After the announcement of CMHCs new mortgage rules Last week, Canada’s other two mortgage insurers, Genworth Canada and Canada Guaranty, confirmed on Monday that they will not be following CMHC’s lead.
“Genworth MI Canada Inc …. confirms it has no plans to change its underwriting policy with regard to debt service ratio limits, minimum credit score and down payment requirements,” the company said in a statement. release.
Likewise Canada Guarantee said it “confirms that no underwriting changes are envisaged as a result of recent industry announcements.”
To summarize the changes to CMHC’s mortgage rules, the following will apply to insured mortgages (those with a down payment of less than 20%) from July 1, 2020:
- Maximum gross debt repayment (GDS) ratios will be reduced to 35% (from 39%)
- Maximum Total Debt Service (TDS) ratios will be reduced to 42% (from 44%)
- The minimum credit score required to qualify increases to 680 (from 600) for at least one household borrower
- Many non-traditional sources of down payment that “add to debt” will be banned
- However, it has been confirmed that borrowers can continue to use a loan from their RRSP through the Home Buyers Plan, a home equity line of credit (HELOC) on one of their second properties, or a HELOC on a property owned by their parents as the money is donated.
“We recognize the potential ‘pro-cyclical’ negative effects on the housing markets of CMHC’s decision to tighten adoption,” CMHC CEO Evan Siddall wrote on Twitter in response to criticism. “However, the benefits of preventing over-borrowing far outweigh these costs.

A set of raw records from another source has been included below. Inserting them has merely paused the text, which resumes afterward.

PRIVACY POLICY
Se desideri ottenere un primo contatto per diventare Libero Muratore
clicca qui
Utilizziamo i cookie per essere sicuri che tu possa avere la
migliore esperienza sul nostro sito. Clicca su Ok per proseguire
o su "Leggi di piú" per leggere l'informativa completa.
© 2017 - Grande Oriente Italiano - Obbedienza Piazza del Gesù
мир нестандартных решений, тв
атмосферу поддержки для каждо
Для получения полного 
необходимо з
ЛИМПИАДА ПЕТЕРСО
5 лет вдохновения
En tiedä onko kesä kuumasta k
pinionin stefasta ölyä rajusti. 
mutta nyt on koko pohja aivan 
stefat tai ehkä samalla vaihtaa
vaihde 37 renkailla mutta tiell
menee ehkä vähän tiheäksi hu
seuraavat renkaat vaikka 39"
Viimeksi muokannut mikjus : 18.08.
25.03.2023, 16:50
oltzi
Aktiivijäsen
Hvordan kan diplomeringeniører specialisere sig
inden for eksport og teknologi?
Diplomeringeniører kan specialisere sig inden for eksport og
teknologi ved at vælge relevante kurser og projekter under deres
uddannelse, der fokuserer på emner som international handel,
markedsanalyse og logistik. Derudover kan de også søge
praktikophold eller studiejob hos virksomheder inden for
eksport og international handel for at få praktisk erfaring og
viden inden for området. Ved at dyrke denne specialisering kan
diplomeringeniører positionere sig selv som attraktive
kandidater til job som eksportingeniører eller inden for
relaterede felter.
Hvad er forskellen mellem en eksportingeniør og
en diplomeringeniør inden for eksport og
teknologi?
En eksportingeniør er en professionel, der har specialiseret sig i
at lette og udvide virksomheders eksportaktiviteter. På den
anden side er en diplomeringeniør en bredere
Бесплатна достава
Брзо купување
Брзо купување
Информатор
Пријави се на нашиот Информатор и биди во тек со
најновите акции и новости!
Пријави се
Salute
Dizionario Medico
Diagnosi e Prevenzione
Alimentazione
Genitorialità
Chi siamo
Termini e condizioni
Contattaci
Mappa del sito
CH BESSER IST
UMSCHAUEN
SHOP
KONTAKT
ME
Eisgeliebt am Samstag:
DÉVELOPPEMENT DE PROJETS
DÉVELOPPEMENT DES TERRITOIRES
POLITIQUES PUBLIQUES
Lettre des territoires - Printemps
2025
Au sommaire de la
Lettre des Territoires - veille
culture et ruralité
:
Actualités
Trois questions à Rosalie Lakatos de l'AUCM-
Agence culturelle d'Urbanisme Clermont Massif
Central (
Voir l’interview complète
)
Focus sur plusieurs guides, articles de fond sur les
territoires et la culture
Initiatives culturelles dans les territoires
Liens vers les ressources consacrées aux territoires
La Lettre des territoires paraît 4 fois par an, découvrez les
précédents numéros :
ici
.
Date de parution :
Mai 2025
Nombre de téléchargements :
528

Inaction also exposes young families to the tragic prospect of exclusion. “
Why the other insurers will not adopt the new rules
Commenting on his decision, Stuart Levings, president and CEO of Genworth Canada, said the current underwritten mortgage underwriting policy already allows the company to manage its risk exposure “prudently”.
“Genworth Canada believes that its risk management framework, dynamic underwriting policies and processes, and continuous monitoring of conditions and market developments allow it to prudently assess and manage its exposure to mortgage insurance,” said Levings, “including its exposure. to this segment of borrowers with lower credit scores or higher debt service ratios. “
Likewise, Canada Guaranty said it has been well served over the years by its existing underwriting criteria and sees no need to make adjustments now.

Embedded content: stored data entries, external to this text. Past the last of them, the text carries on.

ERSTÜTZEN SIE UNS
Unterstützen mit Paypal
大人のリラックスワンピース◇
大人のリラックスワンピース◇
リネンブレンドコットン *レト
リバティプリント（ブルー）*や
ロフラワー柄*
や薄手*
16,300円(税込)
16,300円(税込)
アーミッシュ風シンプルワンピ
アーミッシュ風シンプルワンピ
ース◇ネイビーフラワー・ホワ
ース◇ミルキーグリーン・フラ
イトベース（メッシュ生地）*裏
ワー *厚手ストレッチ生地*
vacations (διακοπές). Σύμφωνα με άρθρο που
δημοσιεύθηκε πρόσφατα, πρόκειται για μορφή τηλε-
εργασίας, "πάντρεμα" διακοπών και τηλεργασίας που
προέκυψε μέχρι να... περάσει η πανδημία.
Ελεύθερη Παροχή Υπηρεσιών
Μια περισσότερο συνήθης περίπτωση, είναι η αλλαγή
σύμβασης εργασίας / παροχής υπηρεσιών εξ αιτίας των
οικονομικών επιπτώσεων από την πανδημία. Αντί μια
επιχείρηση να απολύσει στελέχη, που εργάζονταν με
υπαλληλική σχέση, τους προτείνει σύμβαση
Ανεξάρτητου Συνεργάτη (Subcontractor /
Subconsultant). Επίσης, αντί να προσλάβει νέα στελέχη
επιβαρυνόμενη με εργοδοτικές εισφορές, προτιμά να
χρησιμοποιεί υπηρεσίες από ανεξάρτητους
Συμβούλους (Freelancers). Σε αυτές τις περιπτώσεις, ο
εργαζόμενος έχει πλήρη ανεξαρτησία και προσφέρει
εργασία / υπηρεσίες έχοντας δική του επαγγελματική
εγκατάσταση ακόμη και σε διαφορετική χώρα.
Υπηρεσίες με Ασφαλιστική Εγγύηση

“Canada Guaranty uses a dynamic underwriting process that consistently updates our underwriting policy to reflect changing economic conditions and emerging mortgage default patterns,” said Mary Putnam, VP, Sales and Marketing of Canada Guaranty, in a press release, adding that this has resulted in the lowest loss ratio in the industry.
“Recent insurer announcements regarding down payment and minimum credit score represent a very small part of Canada Guaranty’s business, and we will remain cautious in these areas,” she said. “Given the implementation of the qualifying stress test and historical default patterns, Canada Guaranty does not expect borrowers’ debt service ratios at the time of origination to be a significant predictor of mortgage defaults.”
Observers saw the announcements as positive for borrowers who will continue to have some options in the markets if they are unable to meet CMHC’s stricter qualification standards.
“We love this decision,” commented Jaeme Gloyn, National Bank of Canada analyst. “The decision will help mitigate potential negative effects in the housing / mortgage market as we oppose tinkering with mortgage underwriting criteria in light of the COVID-driven housing market slowdown.”
NBC had estimated that CMHC’s new rules on debt service relationships and credit scores could have affected up to 20% of CMHC insured borrowers.
Consequences of the new CMHC mortgage rules
So what are the implications of CMHC’s new rules for borrowers looking for high ratio mortgages?
Benjamin Tal of CIBC estimates that the change means that about 5% of home buyers are no longer eligible for a mortgage.
For those who can, it means a reduction in their purchasing power.
“Fewer people are eligible for a mortgage, and if they do, the maximum they can borrow is about 10% or more less than it is now,” wrote Ross Taylor, a mortgage agent with Concierge Mortgage Group.
Taylor notes that a household earning $ 120,000 is currently eligible for a mortgage of about $ 565,000 plus insurance. With CMHC’s stricter rules, that same household would only qualify for a mortgage of about $ 502,000 plus insurance costs.
“… maintaining good credit hygiene is more important than ever when you want to buy a home, especially if you need mortgage insurance,” added Taylor.